The London Black Death skeletons uncovered during an archeology dig are telling a story with their teeth. While excavating for a new London railway skeletons were unearthed and their molars have identified their cause of death, the medieval Black Death, according to Washington Post on March 31.
The bones found by construction workers have been untouched in their mass grave under London’s Charterhouse Square. An osteologist with the Museum of London, Don Walker, offered up the information they were able to extract from first testing one of the skeleton’s teeth.
Walker outlined a biography for the man who died of Black Death about 600 years ago. He moved to London from another part of England. This particular skeleton was breast-fed as a baby. During his childhood he had bad tooth decay and grew up to be a laborer.
This particular skeleton died at an early age from the bubonic plague in early adulthood. He was one of many to die in the 14th century from the Black Death when bubonic plague ravaged Europe. After examining this one skeleton’s molar, scientists did the same for 12 other skeletons that they uncovered at the same time.

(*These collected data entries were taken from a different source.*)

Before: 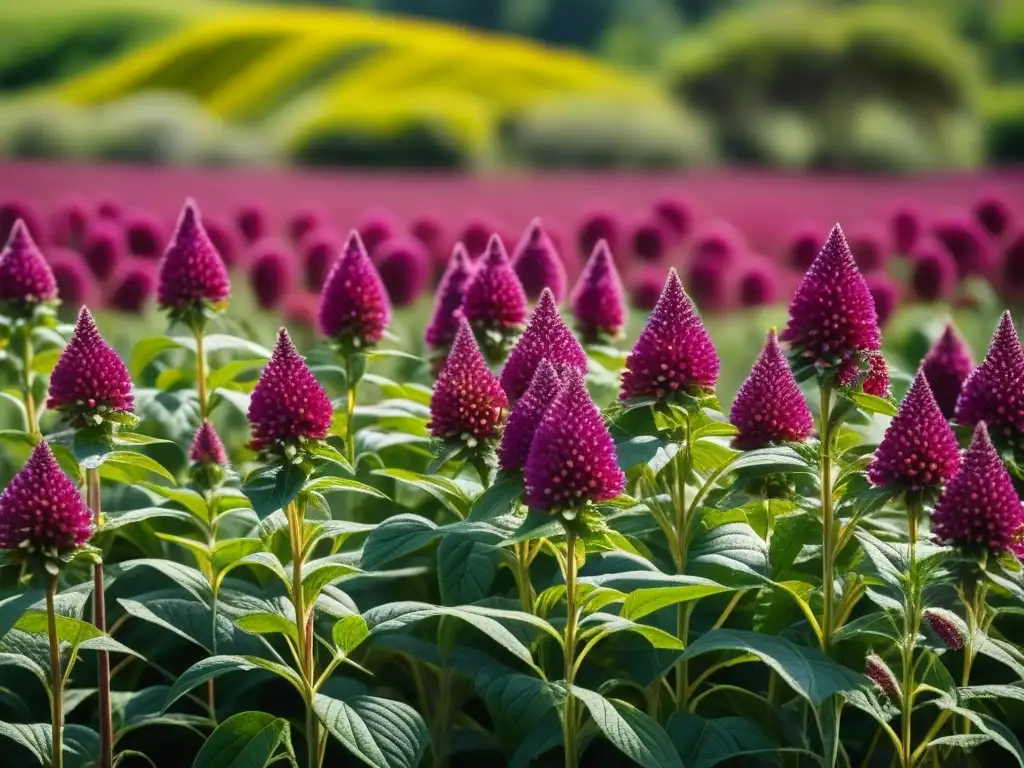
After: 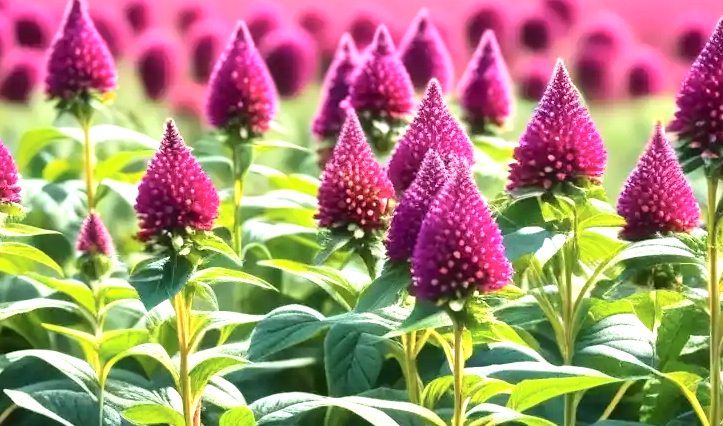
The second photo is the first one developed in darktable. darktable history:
crop: left 11.038%, top 27.304%, right 18.312%, bottom 17.224%
exposure: black level correction 0, exposure 1.101 EV, compensate highlight preservation false
tone curve: curves: ch0 [(0, 0) (0.003, 0.015) (0.011, 0.019) (0.025, 0.026) (0.044, 0.041) (0.069, 0.057) (0.1, 0.085) (0.136, 0.116) (0.177, 0.158) (0.224, 0.215) (0.277, 0.286) (0.335, 0.367) (0.399, 0.452) (0.468, 0.534) (0.543, 0.612) (0.623, 0.698) (0.709, 0.775) (0.801, 0.858) (0.898, 0.928) (1, 1)], color space Lab, independent channels, preserve colors none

The tests came back that most of the teeth showed that these people were exposed to the bubonic plague and most likely died from it over 600 years ago. They used the DNA extracted from the death to come to this determination.
These bones are expected to be part of a cemetery that was created to bury Black Death victims when the plague came through the area centuries ago. The scientist also learned that the skeletons were “by and large poor people.” Many showed signs of malnutrition which would have coincided with the “Great Famine,” which hit the area some 30 years before the Black Death.
Many of the skeletons showed that they had back injuries. This would suggest that they lived by working hard labor. The skeletons were in three layers, which suggested the cemetery was used in the three outbreaks of Black Death. The skeletons are believed to be from the bubonic plague outbreaks in 1348-1350, again in 1361 and yet again in the 15th century.
The findings of three layers of skeletons buried at three different times. Jay Carver, Crossrail's lead archaeologist said:
"It suggests that the burial ground was used again and again for the burial of plague victims."